◆ TASK ITEM A:
In the rows from the first line through the line containing "Style and Worth", inclusive, replace "Wararka" with "News" and write those lines out again with nothing else changed.

Here are the state’s Top 10 legal stories as ranked by The Indiana Lawyer staff.
1. Immigration crackdown

housing hundreds of immigrants detained by
U.S. Immigration and Customs Enforcement. (Indiana Capital Chronicle photo).
Throughout the year, President Donald Trump’s unprecedented crackdown on illegal immigration dominated headlines in legal journals and mainstream media in Indiana and across the nation.
In addition to stirring legal fights over the due process rights of rounded-up detainees, the aggressive enforcement of federal immigration laws brought an increasing number of people apprehended by Immigration and Custom Enforcement officials to several county jails in Indiana.
Later, the federal government reached an agreement with the state of Indiana to house ICE detainees at the Miami Correctional Facility, which the Department of Homeland Security dubbed the Speedway Slammer.
By December, 558 ICE detainees were being held in the Miami facility, a state prison just south of Peru. Nationally, more than 68,000 people are being held by ICE.
Camp Atterbury in Johnson County also has been cited by the U.S. Department of Defense as a place where immigrant detainees could be held.
At the state level, Indiana Attorney General Todd Rokita also intensified his involvement in immigration matters, filing civil investigative demands for information from 16 businesses and organizations regarding the potential labor trafficking of undocumented immigrants.
Two organizations in Evansville successfully challenged the demands in court, arguing that Rokita had no probable cause to seek such information.
2. Redistricting’s defeat

from President Donald Trump and Gov. Mike Braun. (Indiana Capital Chronicle photo)

◆ TASK ITEM B:
Which people are named in the Indiana legal news piece?

◆ EXERCISE INPUTS:
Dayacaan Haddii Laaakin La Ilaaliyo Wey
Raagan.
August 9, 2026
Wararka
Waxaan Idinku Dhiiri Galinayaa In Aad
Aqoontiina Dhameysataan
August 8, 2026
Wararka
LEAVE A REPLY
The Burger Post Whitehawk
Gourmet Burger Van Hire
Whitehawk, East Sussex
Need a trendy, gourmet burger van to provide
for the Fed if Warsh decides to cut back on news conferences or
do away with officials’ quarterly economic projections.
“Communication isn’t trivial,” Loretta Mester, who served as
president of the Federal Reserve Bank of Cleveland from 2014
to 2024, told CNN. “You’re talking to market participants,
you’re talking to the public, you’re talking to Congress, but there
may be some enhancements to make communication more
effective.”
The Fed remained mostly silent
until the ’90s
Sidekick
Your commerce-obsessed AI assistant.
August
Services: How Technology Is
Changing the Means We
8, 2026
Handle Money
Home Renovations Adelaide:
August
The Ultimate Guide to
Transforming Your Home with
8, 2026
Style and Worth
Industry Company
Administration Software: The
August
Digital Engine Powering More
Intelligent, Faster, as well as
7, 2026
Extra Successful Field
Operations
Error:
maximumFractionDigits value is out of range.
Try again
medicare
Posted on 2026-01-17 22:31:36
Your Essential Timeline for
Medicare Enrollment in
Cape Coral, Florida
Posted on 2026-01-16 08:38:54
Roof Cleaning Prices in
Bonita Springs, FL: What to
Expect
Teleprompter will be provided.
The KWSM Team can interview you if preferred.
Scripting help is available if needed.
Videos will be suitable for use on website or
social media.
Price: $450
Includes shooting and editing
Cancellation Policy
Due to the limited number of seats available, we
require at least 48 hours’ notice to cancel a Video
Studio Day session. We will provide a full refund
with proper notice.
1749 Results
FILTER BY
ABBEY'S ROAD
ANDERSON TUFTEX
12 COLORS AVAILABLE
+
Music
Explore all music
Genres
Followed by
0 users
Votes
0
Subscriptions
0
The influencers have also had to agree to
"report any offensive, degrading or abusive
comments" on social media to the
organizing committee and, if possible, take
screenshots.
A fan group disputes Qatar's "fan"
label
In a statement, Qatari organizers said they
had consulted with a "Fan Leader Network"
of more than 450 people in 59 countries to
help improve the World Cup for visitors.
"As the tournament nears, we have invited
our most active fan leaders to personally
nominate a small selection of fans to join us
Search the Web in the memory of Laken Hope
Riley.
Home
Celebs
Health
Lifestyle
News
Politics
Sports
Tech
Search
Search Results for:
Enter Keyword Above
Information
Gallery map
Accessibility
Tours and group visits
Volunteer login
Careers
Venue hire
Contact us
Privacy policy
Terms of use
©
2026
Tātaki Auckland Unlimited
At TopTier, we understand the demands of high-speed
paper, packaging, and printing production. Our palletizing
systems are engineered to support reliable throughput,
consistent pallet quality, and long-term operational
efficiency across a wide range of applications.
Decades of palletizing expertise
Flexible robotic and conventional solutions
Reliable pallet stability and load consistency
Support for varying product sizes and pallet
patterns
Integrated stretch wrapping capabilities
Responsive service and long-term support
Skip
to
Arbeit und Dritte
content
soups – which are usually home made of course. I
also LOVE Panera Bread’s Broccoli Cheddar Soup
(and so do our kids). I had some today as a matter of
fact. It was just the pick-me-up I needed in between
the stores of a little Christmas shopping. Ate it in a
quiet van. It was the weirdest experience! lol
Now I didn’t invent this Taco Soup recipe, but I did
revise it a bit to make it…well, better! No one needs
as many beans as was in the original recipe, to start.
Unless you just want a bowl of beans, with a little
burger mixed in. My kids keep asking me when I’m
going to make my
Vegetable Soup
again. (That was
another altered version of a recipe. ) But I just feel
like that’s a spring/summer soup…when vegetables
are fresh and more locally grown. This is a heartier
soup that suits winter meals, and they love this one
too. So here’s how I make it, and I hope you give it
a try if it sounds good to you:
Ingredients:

◆ ANSWER SECTION A:
Dayacaan Haddii Laaakin La Ilaaliyo Wey
Raagan.
August 9, 2026
News
Waxaan Idinku Dhiiri Galinayaa In Aad
Aqoontiina Dhameysataan
August 8, 2026
News
LEAVE A REPLY
The Burger Post Whitehawk
Gourmet Burger Van Hire
Whitehawk, East Sussex
Need a trendy, gourmet burger van to provide
for the Fed if Warsh decides to cut back on news conferences or
do away with officials’ quarterly economic projections.
“Communication isn’t trivial,” Loretta Mester, who served as
president of the Federal Reserve Bank of Cleveland from 2014
to 2024, told CNN. “You’re talking to market participants,
you’re talking to the public, you’re talking to Congress, but there
may be some enhancements to make communication more
effective.”
The Fed remained mostly silent
until the ’90s
Sidekick
Your commerce-obsessed AI assistant.
August
Services: How Technology Is
Changing the Means We
8, 2026
Handle Money
Home Renovations Adelaide:
August
The Ultimate Guide to
Transforming Your Home with
8, 2026
Style and Worth

◆ ANSWER SECTION B:
Donald Trump, Todd Rokita, Mike Braun